## Given data
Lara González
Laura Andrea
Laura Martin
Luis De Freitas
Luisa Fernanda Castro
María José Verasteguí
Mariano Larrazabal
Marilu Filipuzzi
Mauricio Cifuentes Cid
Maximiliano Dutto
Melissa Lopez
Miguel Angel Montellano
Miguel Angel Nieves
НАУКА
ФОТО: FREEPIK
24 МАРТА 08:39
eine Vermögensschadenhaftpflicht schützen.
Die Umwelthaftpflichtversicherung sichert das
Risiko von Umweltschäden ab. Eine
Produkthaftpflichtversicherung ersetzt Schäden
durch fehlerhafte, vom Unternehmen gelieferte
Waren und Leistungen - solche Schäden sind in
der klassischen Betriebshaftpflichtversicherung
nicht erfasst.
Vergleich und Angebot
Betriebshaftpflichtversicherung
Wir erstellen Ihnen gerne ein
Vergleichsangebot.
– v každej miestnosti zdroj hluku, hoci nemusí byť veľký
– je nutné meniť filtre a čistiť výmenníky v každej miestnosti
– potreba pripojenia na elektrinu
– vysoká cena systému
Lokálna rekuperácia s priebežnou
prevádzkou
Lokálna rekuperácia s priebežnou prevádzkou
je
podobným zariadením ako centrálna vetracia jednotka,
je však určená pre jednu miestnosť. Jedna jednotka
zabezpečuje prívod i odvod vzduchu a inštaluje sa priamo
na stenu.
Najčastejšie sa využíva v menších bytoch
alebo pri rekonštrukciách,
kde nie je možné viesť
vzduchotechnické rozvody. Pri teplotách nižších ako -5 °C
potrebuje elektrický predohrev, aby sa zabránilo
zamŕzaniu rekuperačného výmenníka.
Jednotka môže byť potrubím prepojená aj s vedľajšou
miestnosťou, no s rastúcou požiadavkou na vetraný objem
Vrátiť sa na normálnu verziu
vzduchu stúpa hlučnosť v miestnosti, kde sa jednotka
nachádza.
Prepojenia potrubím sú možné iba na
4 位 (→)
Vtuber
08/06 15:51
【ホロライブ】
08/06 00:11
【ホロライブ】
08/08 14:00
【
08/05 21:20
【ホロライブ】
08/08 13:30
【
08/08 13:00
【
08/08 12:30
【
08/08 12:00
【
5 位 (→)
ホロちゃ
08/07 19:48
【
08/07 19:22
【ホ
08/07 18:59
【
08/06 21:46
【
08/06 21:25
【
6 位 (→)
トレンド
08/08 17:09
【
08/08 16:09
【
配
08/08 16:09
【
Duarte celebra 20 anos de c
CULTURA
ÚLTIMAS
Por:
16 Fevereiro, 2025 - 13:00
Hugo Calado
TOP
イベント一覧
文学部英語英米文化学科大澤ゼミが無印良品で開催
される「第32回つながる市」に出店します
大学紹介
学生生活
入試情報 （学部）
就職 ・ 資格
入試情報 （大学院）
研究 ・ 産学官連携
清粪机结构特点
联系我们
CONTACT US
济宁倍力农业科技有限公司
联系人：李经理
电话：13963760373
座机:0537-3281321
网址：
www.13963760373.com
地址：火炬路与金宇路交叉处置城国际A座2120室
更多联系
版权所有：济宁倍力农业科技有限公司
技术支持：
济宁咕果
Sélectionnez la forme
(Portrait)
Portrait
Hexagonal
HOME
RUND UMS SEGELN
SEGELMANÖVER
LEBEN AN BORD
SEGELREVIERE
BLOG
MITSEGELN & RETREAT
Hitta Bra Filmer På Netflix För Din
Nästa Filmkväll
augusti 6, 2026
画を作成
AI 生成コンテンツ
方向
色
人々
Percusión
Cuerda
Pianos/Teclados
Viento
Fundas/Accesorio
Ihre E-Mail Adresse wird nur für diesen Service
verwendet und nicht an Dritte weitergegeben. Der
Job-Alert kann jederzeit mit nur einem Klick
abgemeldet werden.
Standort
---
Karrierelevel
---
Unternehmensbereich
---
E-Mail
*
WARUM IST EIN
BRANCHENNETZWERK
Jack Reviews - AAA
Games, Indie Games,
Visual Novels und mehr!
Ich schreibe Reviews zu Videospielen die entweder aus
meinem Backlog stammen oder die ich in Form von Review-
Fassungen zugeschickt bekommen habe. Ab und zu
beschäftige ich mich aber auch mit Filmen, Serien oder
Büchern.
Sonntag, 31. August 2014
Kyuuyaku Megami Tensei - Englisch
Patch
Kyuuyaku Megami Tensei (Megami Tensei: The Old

## Aim of the task
Look through the listing, and copy each line in which the string "prevádzkou" turns up.

## Result of this task
prevádzkou
Lokálna rekuperácia s priebežnou prevádzkou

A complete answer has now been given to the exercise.